Das untere Bild zeigt was passiert, wenn man die Kreise sehr fest (Spulen eng beieinander) koppelt: Die Durchlaßkurve bekommt eine deutliche Einsattelung auf der Mittenfrequenz.
Die Bandbreite ist nun groß, aber die Unterdrückung der Nachbarfrequenz bei Punkt C ist unbefriedigend geworden!

Verbesserungen
Im Laufe der Zeit wurde sehr viel Entwicklungsarbeit in die Optimalisierung des ZF-Verstärkers gesteckt. Für die höherwertigen Geräte wurden mehrstufige ZF-Verstärker konstruiert, manchmal sogar mit 'versetzt abgestimmten' Kreisen. Diese sollen für eine hohe 'Flankensteilheit' d.h. gute Trennschärfe sorgen. Gleichzeitig ergeben die frequenzversetzten Kreise die nötige Bandbreite. Mit dem hierfür unentbehrlichen 'Frequenzwobbler' wird die gewünschte ZF-Kurve beim Abgleich auf einem Bildschirm dargestellt.

E.3     Variable ZF-Bandbreite
Eine andere Lösung des angesprochenen Problems ist die von Hand einstellbare ZF-Bandbreite.
Der meist stark einfallende Lieblingssender wird zur Übertragung einer bestmöglichen Tonqualität in Stellung: BREIT empfangen. Rechts und links dieser Frequenz ist kein störender Sender vorhanden. Das ist die Normalsituation!
Die rel. wenigen Hörer welche gerne mal auf 'Wellenjagd' gehen, können die Bandbreite hierzu auf SCHMAL stellen. Somit sind die Sender besser zu trennen. Natürlich –wie schon dargelegt- mit reduzierter Tonqualität!
Einige Radios haben diese Bandbreitenregelung mechanisch mit der Tonblende kombiniert.
Stellung: breit = voller NF-Frequenzumfang. Stellung: schmal = Absenkung der hohen Töne.
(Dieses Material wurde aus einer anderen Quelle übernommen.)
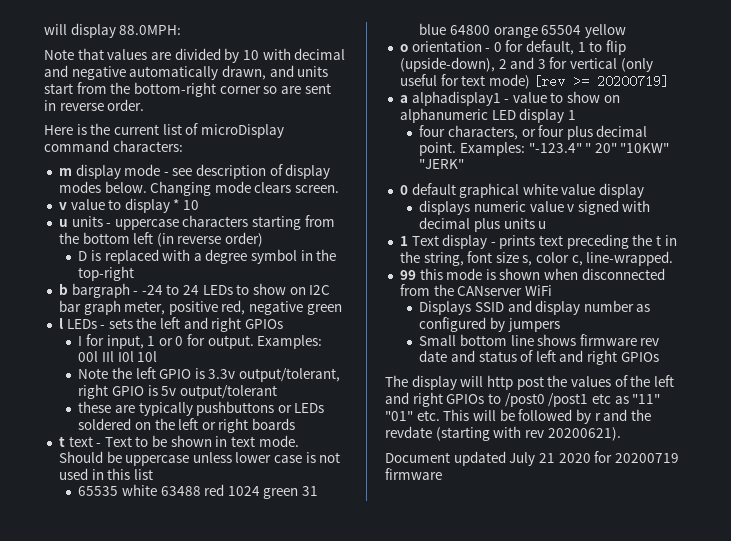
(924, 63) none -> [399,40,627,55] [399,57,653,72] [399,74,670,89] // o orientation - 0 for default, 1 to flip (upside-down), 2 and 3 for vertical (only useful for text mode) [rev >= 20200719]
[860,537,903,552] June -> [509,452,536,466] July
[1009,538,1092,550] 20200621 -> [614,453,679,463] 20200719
Abb.23 zeigt nur eine der verschiedensten Ausführungen dieser ZF-Bandbreiteregelung.
Wir haben gesehen, dass das Maß der Kopplung der Kreise eines Bandfilters großen Einfluß auf die Bandbreite hat. Die Spule des Sekundärkreises (rechts) ist aufgeteilt, so dass die Teilinduktivität Lk von aussen über einen Seilzug dem Primärkreis (links) mehr oder weniger angenähert werden kann.

9 kHz-Sperre
Ich will noch einen anderen Effekt ansprechen, welcher ebenfalls bei großer Bandbreite und flachem Abfall der Flanken der Durchlaßkurve entstehen kann: das Interferenzpfeifen, verursacht durch den manchmal unvermeidbaren Empfang einer frequenzbenachbarten Station. Da die Trägerfrequenzen einen Abstand von 9 kHz (bei KW nur 5 kHz!) zueinander haben, werden diese bei der Demodulation (Diodengleichrichtung = unlineares Glied) additiv gemischt. Man hört also konstant dieses Mischprodukt. Zur Abhilfe wurde früher meist ein auf 9 kHz abgestimmter Saugkreis (L-C in Serie) in den NF-Signalweg nach Masse eingefügt.